La hipótesis de la panspermia propone que la vida, o sus componentes esenciales, puede desplazarse entre cuerpos celestes a bordo de fragmentos rocosos expulsados por impactos. Cuando un gran asteroide golpea un planeta, parte del material superficial sale despedido al espacio y, en determinadas circunstancias, alcanza otros mundos. Estudios previos ya habían demostrado que compuestos orgánicos soportan el violento proceso de expulsión y el recorrido por el espacio, por lo que el nuevo trabajo se centró en la etapa final: la llegada a Venus.
Para ello, los investigadores utilizaron el denominado pancake model, un modelo que describe cómo un meteorito se aplana y se fragmenta al atravesar una atmósfera.
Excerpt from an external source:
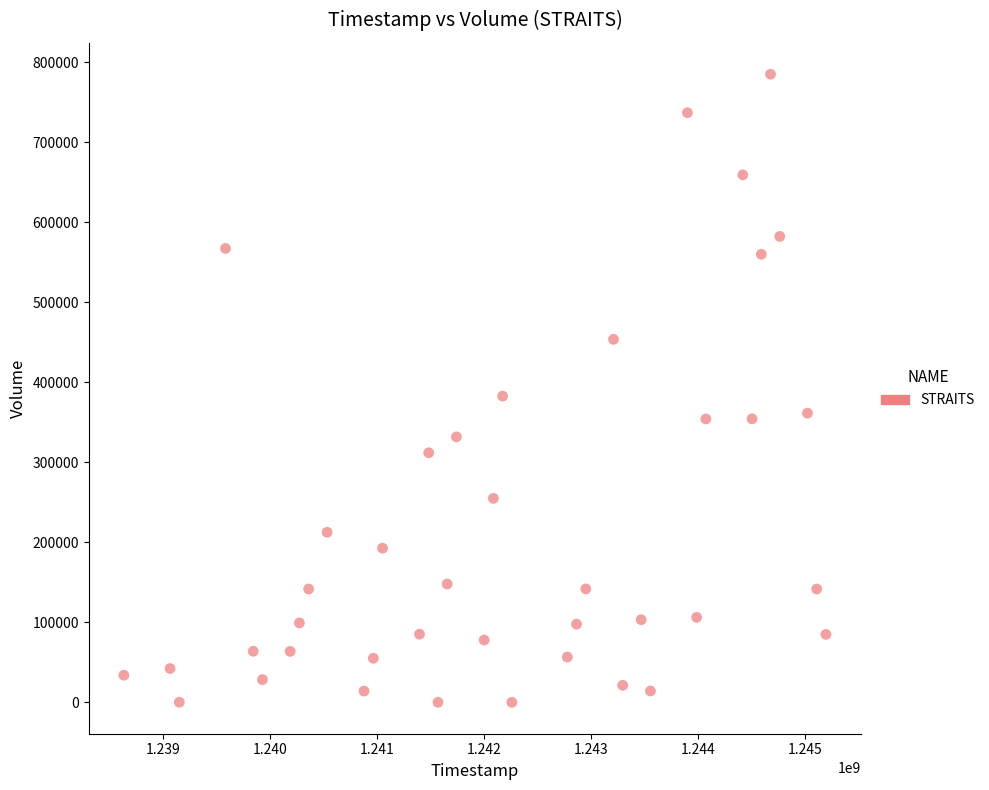

What Y value in the scatter plot is closest to 392638?

382785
Las simulaciones indican que algunos fragmentos pequeños podrían permanecer suspendidos en las capas de nubes venusinas. A partir de estos cálculos, el equipo estimó que alrededor de 100 células procedentes de la Tierra podrían dispersarse cada año en la atmósfera de Venus. Durante los últimos mil millones de años, esa cifra ascendería a unos 20 mil millones de células potencialmente transportadas entre ambos planetas.
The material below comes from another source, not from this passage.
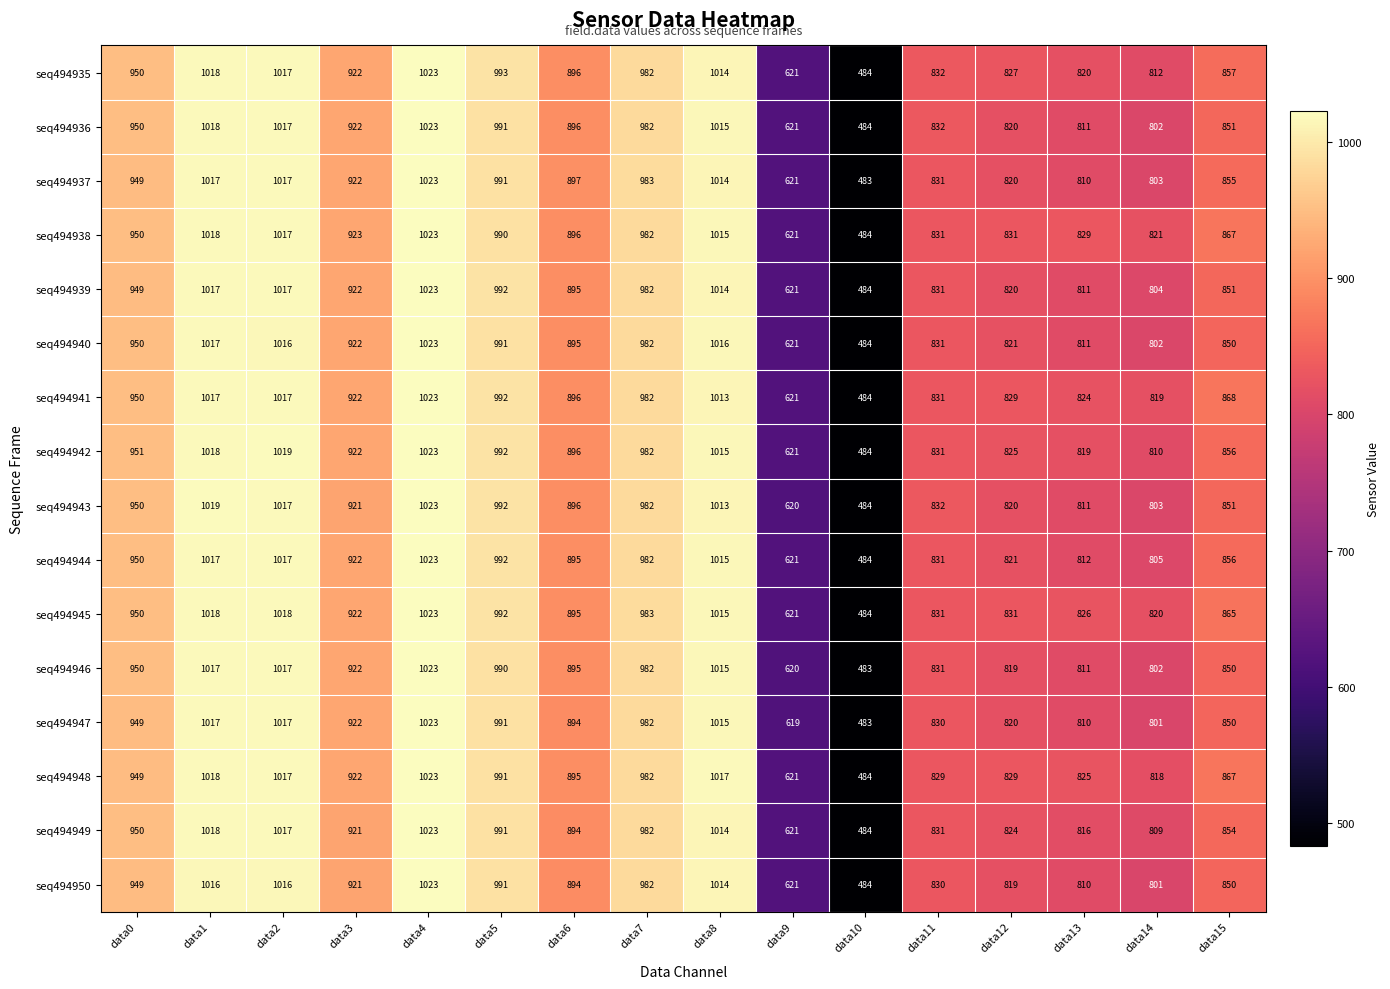

How many data points does each series have?

16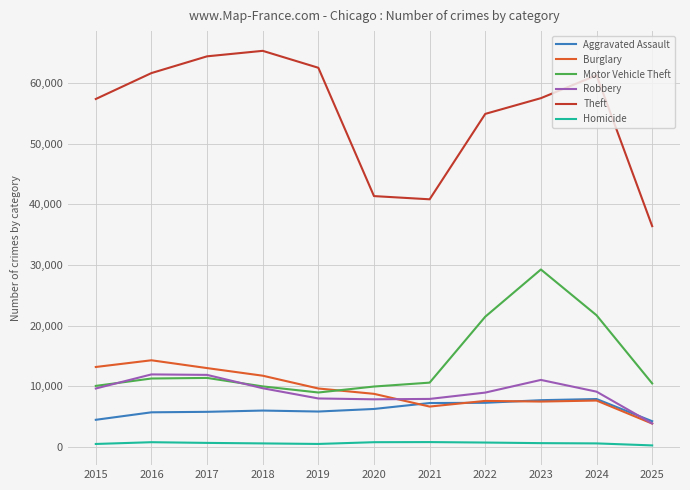

Between 2017 and 2025, which series saw the biggest shift?

Theft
¿Qué significa este hallazgo para la búsqueda de vida en Venus?
El estudio recurrió a la Venus Life Equation (VLE), un modelo desarrollado en 2021 por Noam Izenberg y colaboradores. Al igual que la conocida ecuación de Drake, esta herramienta combina varios factores para estimar la probabilidad de que exista vida. Entre ellos figuran el origen de los organismos, la capacidad de adaptación de una posible biosfera y la permanencia de condiciones habitables a lo largo del tiempo.
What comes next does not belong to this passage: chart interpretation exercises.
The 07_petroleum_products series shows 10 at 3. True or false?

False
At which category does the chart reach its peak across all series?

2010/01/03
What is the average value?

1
Los autores destacan que todos esos parámetros presentan un amplio margen de incertidumbre y que los resultados representan escenarios teóricos, no pruebas de que Venus albergue organismos vivos. Sin embargo, el trabajo amplía el debate científico sobre el intercambio natural de material biológico entre planetas del Sistema Solar y plantea una cuestión relevante para las futuras misiones de exploración: si algún día se detecta vida en las nubes de Venus, ¿cómo podrán los científicos determinar si surgió allí o si llegó desde la Tierra hace millones de años?